Sent from my iPhone using Tapatalk


----------



## Latinrascalrg1 (Jul 17, 2019)

I would love to see that gearbox in action!  I know its just a quick change "gear box" but there is something about the exposed gears turning that i find fascinatingly hypnotic!


----------



## pontiac428 (Jul 17, 2019)

Yeah, hypnotic is one way to describe it when you imagine getting the tail of your t-shirt sucked into the gears.  Okay, sarcasm aside, that was an attempt at a joke.  That is a nice looking adaptation, and just last night I was lamenting having to do a full gear change for M1.25 threads for a quick job on tiny little part, wishing I had a QCGB on my Atlas.  I've seen complete lathes on craigslist with QCGB for less than a functional quick change box conversion for my 10".  I like that this design uses the original change gears.


----------



## benmychree (Jul 17, 2019)

Very clever!  I assume that it has a cover?


----------



## Latinrascalrg1 (Jul 17, 2019)

benmychree said:


> Very clever!  I assume that it has a cover?
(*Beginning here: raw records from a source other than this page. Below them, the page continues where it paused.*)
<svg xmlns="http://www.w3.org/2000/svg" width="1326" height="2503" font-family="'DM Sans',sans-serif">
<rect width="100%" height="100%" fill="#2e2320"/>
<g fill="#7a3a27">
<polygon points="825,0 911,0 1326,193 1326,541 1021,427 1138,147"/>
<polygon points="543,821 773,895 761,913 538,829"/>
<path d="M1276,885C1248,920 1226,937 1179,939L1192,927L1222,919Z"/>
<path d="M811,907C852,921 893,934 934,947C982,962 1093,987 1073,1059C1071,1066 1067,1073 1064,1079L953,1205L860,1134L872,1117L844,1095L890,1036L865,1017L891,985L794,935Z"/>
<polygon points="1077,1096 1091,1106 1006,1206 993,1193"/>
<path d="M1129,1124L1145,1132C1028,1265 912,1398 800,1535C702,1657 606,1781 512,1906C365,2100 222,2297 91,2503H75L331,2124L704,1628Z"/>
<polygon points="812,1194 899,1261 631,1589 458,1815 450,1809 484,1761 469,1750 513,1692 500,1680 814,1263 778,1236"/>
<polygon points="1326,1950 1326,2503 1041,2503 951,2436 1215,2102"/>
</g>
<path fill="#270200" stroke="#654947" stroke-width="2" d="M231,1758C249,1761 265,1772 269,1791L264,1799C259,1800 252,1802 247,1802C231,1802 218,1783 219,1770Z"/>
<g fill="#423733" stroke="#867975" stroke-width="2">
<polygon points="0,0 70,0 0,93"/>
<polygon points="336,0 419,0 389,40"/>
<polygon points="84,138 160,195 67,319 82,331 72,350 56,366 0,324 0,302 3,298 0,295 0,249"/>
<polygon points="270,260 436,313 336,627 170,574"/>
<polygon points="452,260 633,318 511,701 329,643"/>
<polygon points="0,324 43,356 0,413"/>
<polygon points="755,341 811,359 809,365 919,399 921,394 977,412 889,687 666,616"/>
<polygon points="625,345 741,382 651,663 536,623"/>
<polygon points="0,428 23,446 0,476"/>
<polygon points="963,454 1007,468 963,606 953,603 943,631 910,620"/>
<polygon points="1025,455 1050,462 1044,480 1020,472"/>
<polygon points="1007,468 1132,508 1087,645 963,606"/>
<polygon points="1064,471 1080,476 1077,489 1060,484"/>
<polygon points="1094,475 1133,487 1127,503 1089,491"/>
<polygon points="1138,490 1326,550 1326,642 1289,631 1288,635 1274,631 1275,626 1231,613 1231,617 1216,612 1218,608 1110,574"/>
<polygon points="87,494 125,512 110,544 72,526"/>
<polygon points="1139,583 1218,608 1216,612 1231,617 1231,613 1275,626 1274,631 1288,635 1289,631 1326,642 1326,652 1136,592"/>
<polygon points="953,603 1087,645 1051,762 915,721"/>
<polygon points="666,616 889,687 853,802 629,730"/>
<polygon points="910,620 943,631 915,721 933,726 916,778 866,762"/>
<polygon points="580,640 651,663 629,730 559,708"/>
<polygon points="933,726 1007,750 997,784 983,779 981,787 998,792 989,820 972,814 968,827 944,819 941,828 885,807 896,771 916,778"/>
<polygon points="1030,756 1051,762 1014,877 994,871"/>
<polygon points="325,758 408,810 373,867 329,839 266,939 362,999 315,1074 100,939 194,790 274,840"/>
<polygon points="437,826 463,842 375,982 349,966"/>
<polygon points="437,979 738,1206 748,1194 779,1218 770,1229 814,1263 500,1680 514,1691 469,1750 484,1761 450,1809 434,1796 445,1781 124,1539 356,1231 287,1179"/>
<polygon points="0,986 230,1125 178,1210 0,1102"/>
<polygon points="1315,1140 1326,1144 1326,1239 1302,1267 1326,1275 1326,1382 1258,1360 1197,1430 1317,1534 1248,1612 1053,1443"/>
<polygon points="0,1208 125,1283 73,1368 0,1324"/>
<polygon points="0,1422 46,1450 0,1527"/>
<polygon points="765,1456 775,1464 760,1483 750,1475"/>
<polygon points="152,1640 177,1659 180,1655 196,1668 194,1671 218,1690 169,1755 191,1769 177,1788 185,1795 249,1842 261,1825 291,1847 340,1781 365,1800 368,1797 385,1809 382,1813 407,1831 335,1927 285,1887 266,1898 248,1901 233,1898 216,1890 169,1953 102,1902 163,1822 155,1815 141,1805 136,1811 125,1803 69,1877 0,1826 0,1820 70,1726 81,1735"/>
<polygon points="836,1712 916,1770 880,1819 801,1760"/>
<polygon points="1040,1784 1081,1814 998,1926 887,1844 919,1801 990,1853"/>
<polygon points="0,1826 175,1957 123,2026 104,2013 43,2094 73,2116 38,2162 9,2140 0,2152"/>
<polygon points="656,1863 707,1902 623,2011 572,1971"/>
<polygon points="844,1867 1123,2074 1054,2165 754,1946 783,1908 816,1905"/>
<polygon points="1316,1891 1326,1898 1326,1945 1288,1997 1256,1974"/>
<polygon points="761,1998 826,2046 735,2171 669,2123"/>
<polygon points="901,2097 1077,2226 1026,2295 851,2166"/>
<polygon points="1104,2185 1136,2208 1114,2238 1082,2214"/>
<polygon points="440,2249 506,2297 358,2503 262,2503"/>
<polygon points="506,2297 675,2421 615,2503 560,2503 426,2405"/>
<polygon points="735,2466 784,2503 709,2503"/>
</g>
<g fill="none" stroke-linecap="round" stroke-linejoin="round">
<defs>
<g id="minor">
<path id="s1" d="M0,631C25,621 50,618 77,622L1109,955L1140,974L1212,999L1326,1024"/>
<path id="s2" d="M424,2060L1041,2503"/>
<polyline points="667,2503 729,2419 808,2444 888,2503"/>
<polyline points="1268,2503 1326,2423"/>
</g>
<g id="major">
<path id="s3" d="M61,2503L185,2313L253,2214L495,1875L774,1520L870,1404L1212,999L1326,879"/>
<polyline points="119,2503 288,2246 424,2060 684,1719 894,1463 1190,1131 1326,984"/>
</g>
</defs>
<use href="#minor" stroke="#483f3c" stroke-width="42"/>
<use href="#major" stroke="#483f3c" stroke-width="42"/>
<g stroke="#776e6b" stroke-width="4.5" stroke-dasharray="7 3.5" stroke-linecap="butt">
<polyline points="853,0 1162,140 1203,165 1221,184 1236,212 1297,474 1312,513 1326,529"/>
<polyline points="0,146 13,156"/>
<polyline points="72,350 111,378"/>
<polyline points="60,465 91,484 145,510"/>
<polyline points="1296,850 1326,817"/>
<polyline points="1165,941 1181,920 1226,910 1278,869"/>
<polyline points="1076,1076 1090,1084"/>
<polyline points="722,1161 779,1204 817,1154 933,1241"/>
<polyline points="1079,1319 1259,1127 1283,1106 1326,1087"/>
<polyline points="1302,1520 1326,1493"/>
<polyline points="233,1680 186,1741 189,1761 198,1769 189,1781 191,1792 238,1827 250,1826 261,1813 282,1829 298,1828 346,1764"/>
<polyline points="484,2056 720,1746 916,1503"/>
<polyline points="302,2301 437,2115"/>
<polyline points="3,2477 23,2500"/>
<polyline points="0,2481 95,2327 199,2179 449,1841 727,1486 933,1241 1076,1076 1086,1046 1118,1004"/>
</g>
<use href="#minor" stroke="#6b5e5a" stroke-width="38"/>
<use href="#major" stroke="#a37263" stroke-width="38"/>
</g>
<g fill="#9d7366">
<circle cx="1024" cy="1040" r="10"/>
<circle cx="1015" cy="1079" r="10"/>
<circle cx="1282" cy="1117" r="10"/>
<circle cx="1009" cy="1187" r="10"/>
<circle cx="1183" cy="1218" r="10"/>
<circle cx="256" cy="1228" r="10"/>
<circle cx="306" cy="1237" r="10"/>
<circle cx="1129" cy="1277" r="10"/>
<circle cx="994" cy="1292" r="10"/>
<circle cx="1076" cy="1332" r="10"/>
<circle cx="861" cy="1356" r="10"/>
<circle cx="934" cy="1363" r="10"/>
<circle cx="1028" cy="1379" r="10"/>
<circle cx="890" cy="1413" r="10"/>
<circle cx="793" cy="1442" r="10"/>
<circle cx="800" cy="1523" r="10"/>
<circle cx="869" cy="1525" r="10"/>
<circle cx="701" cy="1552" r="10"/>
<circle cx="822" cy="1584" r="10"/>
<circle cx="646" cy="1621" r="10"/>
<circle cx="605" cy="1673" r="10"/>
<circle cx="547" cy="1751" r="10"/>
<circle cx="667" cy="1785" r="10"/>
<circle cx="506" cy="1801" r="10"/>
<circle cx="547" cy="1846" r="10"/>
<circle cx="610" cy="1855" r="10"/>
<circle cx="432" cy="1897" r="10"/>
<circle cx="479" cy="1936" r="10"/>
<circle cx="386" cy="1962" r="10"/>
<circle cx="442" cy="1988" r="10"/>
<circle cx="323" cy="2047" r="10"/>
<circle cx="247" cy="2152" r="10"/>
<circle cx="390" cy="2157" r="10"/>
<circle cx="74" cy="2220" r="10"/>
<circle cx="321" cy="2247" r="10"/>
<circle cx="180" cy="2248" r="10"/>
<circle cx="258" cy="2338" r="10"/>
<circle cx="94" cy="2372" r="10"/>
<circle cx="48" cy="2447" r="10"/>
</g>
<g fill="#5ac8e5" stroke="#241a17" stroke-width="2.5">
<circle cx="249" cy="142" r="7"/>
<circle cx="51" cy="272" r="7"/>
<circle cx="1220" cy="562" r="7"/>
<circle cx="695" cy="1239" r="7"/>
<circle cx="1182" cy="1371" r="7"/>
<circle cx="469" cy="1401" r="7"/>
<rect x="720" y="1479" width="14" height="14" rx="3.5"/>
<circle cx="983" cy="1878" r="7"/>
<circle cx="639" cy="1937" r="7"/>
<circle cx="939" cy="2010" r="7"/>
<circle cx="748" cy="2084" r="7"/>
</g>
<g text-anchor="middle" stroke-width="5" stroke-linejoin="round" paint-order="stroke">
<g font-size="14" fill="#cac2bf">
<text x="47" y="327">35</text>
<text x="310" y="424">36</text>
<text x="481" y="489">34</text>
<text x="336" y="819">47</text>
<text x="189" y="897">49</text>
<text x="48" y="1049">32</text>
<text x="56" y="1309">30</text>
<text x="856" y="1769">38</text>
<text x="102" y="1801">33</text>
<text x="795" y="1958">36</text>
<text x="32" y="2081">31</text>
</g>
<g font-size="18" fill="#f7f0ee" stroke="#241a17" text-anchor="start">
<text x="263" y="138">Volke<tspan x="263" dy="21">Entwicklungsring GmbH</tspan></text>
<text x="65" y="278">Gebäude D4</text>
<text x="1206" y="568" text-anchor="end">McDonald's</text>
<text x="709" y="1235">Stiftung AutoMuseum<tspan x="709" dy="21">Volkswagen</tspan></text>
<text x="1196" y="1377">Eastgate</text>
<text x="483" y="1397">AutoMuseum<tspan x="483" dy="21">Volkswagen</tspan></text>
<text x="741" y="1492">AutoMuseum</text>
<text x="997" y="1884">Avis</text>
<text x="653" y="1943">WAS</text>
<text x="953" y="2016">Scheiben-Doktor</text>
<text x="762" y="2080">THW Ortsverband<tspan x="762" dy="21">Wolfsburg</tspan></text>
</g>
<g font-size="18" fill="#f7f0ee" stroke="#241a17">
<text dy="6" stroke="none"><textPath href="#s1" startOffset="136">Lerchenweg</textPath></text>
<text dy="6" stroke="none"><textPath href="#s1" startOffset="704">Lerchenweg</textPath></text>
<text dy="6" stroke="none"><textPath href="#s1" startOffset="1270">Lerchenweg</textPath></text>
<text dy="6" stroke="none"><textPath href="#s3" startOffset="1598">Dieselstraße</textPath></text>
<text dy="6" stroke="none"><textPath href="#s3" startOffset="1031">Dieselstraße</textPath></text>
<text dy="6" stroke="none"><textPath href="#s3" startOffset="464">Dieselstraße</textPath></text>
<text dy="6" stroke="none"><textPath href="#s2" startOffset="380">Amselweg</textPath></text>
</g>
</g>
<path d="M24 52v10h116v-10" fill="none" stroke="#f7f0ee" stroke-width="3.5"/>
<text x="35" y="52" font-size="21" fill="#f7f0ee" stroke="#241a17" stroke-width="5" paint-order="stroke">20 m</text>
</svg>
Im guessing the cover is part of the estimated 2% of uncompleted work that needs to be finished!


----------



## markba633csi (Jul 17, 2019)

He probably left the cover off in order to attract young, nubile ladies into his shop to watch the hypnotic gears...


----------



## markba633csi (Jul 17, 2019)

...while quietly slipping his ******bar out of it's protective sleeve


----------



## wa5cab (Jul 17, 2019)

I'm pretty sure that I uploaded the instructions for making that QCGB into Downloads.  But I don't recall for certain whether there was a cover included or not.


----------



## pontiac428 (Jul 18, 2019)

I don't think the instructions include a cover, but it would be easy to do!  You could even make a cover out of clear acrylic, so you can watch the gears go 'round.  I bet you could install some cool LED lights that flash different colors for a disco fabulous effect.


----------



## Latinrascalrg1 (Jul 18, 2019)

pontiac428 said:


> I don't think the instructions include a cover, but it would be easy to do!  You could even make a cover out of clear acrylic, so you can watch the gears go 'round.  I bet you could install some cool LED lights that flash different colors for a disco fabulous effect.


He|| id never get anything done once the lights start flashing


----------



## markba633csi (Jul 18, 2019)

With all those nubile young ladies around, who cares?


----------



## Latinrascalrg1 (Jul 18, 2019)

markba633csi said:


> With all those nubile young ladies around, who cares?


What ladies?  All i see are these pretty lights and spinnie things!


----------